The gradient calculations follows the following steps:

  1. Compute the decomposition of the incoming circuits so that we have their generator information (done using cirq in a tf.py_function)
  2. Use formula (31) from paper inside of TensorFlow to calculate gradients from all the decomposed circuits.
  3. Sum up terms and reshape for the total gradient that is compatible with TensorFlow.

CAUTION Analytic gradient measurements based on this ParameterShift generally run at least K(=2) times SLOW than the original circuit. On top of it, since all parameters of gates are shifted individually, the time complexity is linear in the number of parameterized gates L. So, you will see O(KL) slower time & space complexity than the original forward pass measurements.

Args:

  • programs: tf.Tensor of strings with shape [batch_size] containing the string representations of the circuits to be executed.
  • symbol_names: tf.Tensor of strings with shape [n_params], which is used to specify the order in which the values in symbol_values should be placed inside of the circuits in programs.
  • symbol_values: tf.Tensor of real numbers with shape [batch_size, n_params] specifying parameter values to resolve into the circuits specified by programs, following the ordering dictated by symbol_names.
  • pauli_sums: tf.Tensor of strings with shape [batch_size, n_ops] containing the string representation of the operators that will be used on all of the circuits in the expectation calculations.
  • num_samples: tf.Tensor of positiver integers indicating the number of samples used per term to calculate the expectation value in the forward pass.
  • forward_pass_vals: tf.Tensor of real numbers with shape [batch_size, n_ops] containing the output of the forward pass through the op you are differentiating.
  • grad: tf.Tensor of real numbers with shape [batch_size, n_ops] representing the gradient backpropagated to the output of the op you are differentiating through.

Returns:

Backward gradient values for each program & each pauli sum. It has the shape of [batch_size, n_symbols].

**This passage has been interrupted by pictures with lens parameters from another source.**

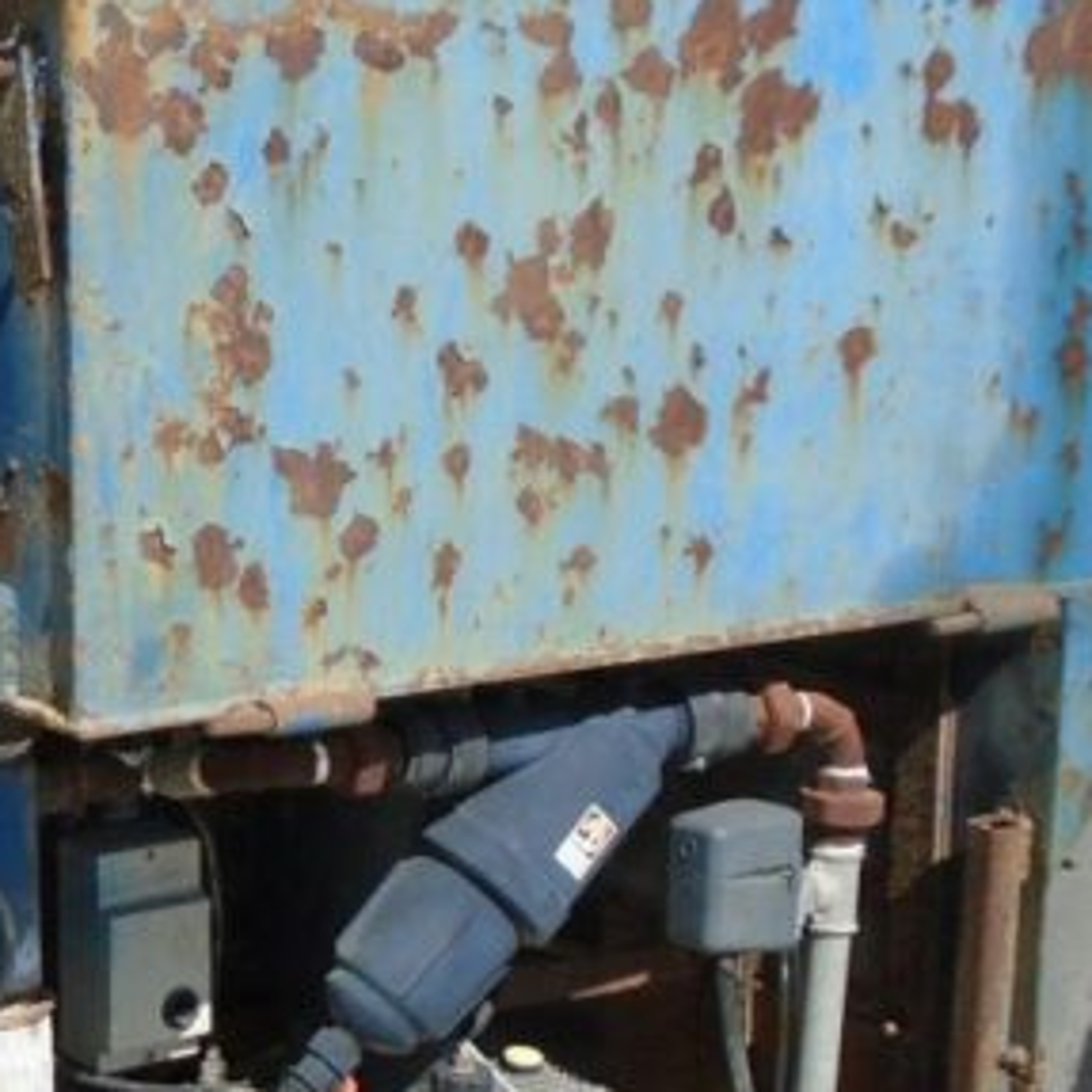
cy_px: 651
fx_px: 2284
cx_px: -217
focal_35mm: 64
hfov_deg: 24.4
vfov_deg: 26.8
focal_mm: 4.6
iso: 100
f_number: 3.2
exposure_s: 1/800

generate_differentiable_op

View source

generate_differentiable_op()

Generate a differentiable op by attaching self to an op.

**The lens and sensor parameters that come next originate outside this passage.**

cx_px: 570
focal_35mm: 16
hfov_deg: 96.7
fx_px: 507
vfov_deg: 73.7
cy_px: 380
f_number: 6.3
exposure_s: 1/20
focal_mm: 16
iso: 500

This function returns a tf.function that passes values through to forward_op during the forward pass and this differentiator (self) to backpropagate through the op during the backward pass. If sampled_op is provided the differentiators differentiate_sampled method will be invoked (which requires sampled_op to be a sample based expectation op with num_samples input tensor). If analytic_op is provided the differentiators differentiate_analytic method will be invoked (which requires analytic_op to be an analytic based expectation op that does NOT have num_samples as an input). If both sampled_op and analytic_op are provided an exception will be raised.

CAUTION

This generate_differentiable_op() can be called only ONCE because of the one differentiator per op policy. You need to call refresh() to reuse this differentiator with another op.

Args:

  • sampled_op: A callable op that you want to make differentiable using this differentiator's differentiate_sampled method.
  • analytic_op: A callable op that you want to make differentiable using this differentiators differentiate_analytic method.

Returns:

A callable op that who's gradients are now registered to be a call to this differentiators differentiate_* function.

refresh

View source

refresh()

Refresh this differentiator in order to use it with other ops.